En vérité, je suis beaucoup moins pessimiste : je crois que l’IA ne se réduit pas à de simples automatismes et que son rôle ne sera pas de remplacer le médecin, mais de lui permettre de surmonter les difficultés de son métier en lui offrant des systèmes de recherche d’information qui l’aideront à explorer la littérature.
D. S. Faut-il avoir peur des Gafa ?
J.-G. G. Dans mon livre sur Le mythe de la singularité*, j’ai alerté sur ce risque. Le terme de Gafa est un peu trompeur car cela laisse entendre qu’il y aurait une coalition d’intérêts alors qu’en réalité ils sont tous en rivalité les uns contre les autres. Toutefois il existe bien une tendance forte de ces grands acteurs du numérique à se substituer aux États qui sont devenus en Europe extrêmement vulnérables. Plus exactement, ces acteurs cherchent à assumer les grandes fonctions régaliennes — sécurité intérieure, finance, justice, défense — qui correspondaient aux attributs de la souveraineté de États.
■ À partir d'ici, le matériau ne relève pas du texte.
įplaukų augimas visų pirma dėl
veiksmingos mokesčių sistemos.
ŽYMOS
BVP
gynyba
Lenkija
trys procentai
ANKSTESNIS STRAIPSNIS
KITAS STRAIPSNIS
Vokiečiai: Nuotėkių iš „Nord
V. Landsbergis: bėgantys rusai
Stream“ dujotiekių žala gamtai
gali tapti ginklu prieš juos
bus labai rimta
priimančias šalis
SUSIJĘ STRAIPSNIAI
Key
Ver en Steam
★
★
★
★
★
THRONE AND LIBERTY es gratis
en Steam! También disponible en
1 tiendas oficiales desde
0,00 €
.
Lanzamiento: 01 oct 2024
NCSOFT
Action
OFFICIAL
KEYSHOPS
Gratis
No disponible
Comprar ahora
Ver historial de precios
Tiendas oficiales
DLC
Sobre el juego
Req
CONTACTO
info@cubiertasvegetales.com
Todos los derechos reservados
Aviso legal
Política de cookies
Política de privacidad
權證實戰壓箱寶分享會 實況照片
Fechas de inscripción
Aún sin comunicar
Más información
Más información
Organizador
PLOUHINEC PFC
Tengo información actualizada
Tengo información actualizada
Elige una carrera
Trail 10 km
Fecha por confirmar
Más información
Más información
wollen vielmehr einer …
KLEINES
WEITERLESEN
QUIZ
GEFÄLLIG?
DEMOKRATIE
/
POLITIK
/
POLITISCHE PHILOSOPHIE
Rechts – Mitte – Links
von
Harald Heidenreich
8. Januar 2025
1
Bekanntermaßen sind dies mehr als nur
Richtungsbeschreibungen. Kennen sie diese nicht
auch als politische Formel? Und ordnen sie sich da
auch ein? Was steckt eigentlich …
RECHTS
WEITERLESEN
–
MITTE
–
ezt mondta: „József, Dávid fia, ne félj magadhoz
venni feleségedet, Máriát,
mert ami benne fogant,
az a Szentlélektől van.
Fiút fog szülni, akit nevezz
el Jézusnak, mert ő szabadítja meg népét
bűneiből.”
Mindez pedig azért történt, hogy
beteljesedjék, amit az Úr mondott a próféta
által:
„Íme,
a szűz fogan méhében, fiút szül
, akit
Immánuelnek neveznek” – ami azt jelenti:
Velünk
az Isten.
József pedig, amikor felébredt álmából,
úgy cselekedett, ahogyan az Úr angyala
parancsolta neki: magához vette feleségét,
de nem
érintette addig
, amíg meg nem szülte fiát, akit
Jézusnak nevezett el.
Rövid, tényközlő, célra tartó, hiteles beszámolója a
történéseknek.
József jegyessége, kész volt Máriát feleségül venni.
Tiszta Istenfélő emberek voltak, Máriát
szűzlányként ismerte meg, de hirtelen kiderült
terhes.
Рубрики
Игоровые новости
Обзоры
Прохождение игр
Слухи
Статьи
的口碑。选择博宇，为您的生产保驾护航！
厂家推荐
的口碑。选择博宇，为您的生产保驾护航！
Laurent Alexandre de ce point de vue-là a eu d’excellentes intuitions. Sans doute est-il excessif lorsqu’il affirme que l’on sera en mesure de sélectionner les embryons pour accroître le QI moyen de la population… En revanche il a raison lorsqu’il affirme qu’il faut prendre la mesure des défis qui nous sont lancés. La question n’est peut-être aussi dramatique qu’il la présente, mais elle est sérieuse. Ainsi, en ce qui concerne la formation et la recherche, on doit se souvenir qu’en 2000 en Europe, il y a eu une réunion des chefs de gouvernement qui ont constaté l’entrée de notre société dans l’ère de la connaissance. Forts de ce diagnostic tout à fait pertinent, ils incitaient au développement de la formation et de la recherche. Or il ne s’est rien passé et l’Europe a révélé son impuissance. Il faudrait une réaction extrêmement forte et rapide pour accroître et, surtout, réorganiser ces secteurs. Qui plus est, on n’intéresse pas suffisamment les jeunes aux métiers du numérique : il faudrait leur expliquer ce que sont les débouchés et les potentiels des filières de formation dans le numérique et, surtout, l’importance de l’hybridation des savoirs anciens et nouveaux et l’existence de nouvelles spécialités et de nouveaux métiers.
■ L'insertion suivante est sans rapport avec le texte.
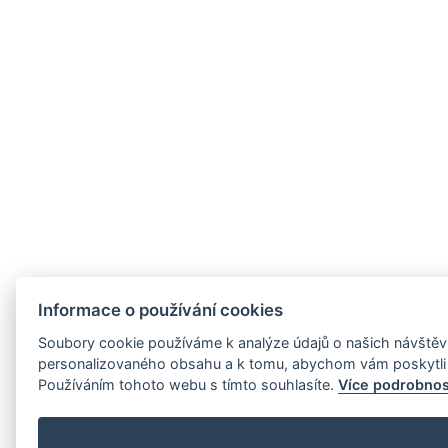
Informace o používání cookies
Soubory cookie používáme k analýze údajů o našich návštěvn
personalizovaného obsahu a k tomu, abychom vám poskytli 
Používáním tohoto webu s tímto souhlasíte.
Více podrobnos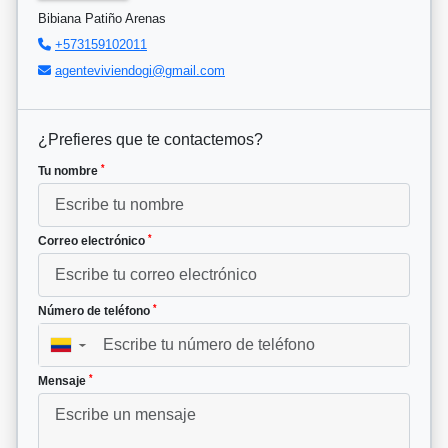
Bibiana Patiño Arenas
+573159102011
agenteviviendogi@gmail.com
¿Prefieres que te contactemos?
*
Tu nombre
*
Correo electrónico
*
Número de teléfono
▼
*
Mensaje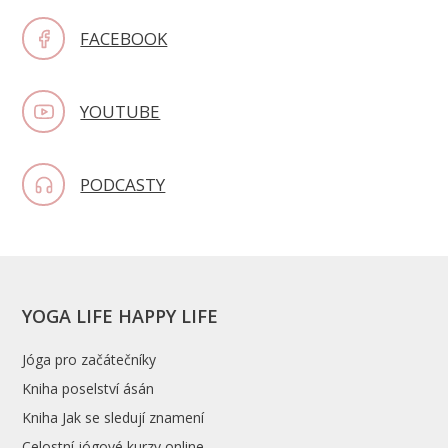
FACEBOOK
YOUTUBE
PODCASTY
YOGA LIFE HAPPY LIFE
Jóga pro začátečníky
Kniha poselství ásán
Kniha Jak se sledují znamení
Celostní jógové kurzy online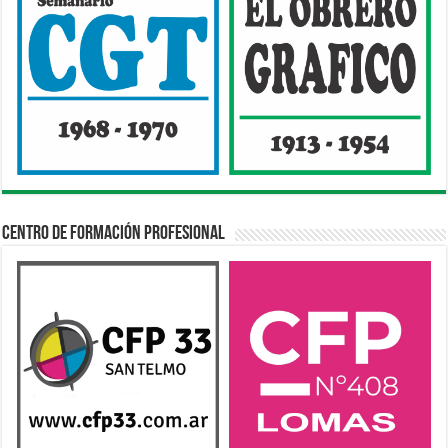
Centro de Formación Profesional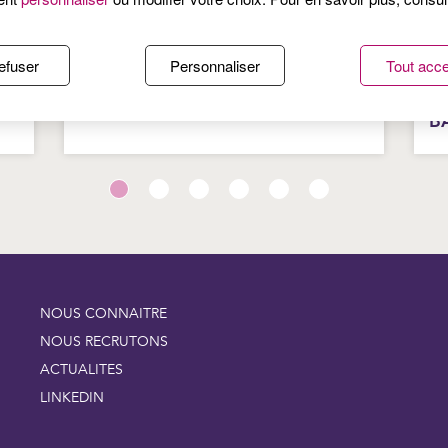
Publié le 7 juillet 2026
Pub
efuser
Personnaliser
Tout acce
TE
PROTÉGER SA PEAU DU SOLEIL :
P
S
LES BONS RÉFLEXES DE L’ÉTÉ
:
B
NOUS CONNAITRE
NOUS RECRUTONS
ACTUALITES
LINKEDIN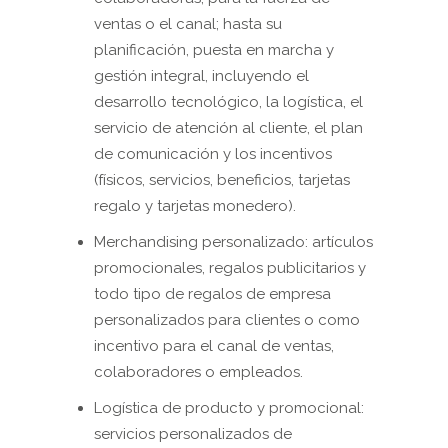
ventas o el canal; hasta su
planificación, puesta en marcha y
gestión integral, incluyendo el
desarrollo tecnológico, la logística, el
servicio de atención al cliente, el plan
de comunicación y los incentivos
(físicos, servicios, beneficios, tarjetas
regalo y tarjetas monedero).
Merchandising personalizado: artículos
promocionales, regalos publicitarios y
todo tipo de regalos de empresa
personalizados para clientes o como
incentivo para el canal de ventas,
colaboradores o empleados.
Logística de producto y promocional:
servicios personalizados de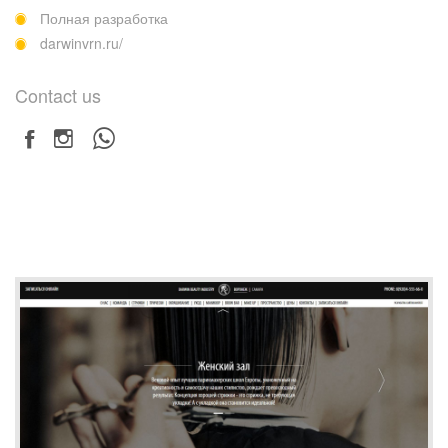
Полная разработка
darwinvrn.ru/
Contact us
D. S. Comment les pays européens peuvent-ils s’en sortir ?
J.-G. G. L’histoire de la régulation des données s’explique à travers l’histoire de l’Europe au XXe siècle. Nous regardons toujours le Monde avec les yeux d’hier. C’est pourquoi nous craignons avec les Cnil la toute-puissance d’un Etat centralisé (nazisme, stalinisme) alors que la situation actuelle est totalement différente dans nos Etats démocratiques. En fait, nous rentrons dans une période de nouveau féodalisme avec des acteurs qui sont multiples. C’est pourquoi il faut travailler sur la notion de souveraineté. Le président Macron a semble-t-il bien compris les enjeux actuels sur cette question. Il distingue bien la notion de souveraineté qui est à la base du fonctionnement de l’Etat de droit de la notion de souverainisme. Il ne s’agit pas de refermer le pays sur lui-même mais au contraire de repenser cette nouvelle relation entre les Etats dans une société mondialisée.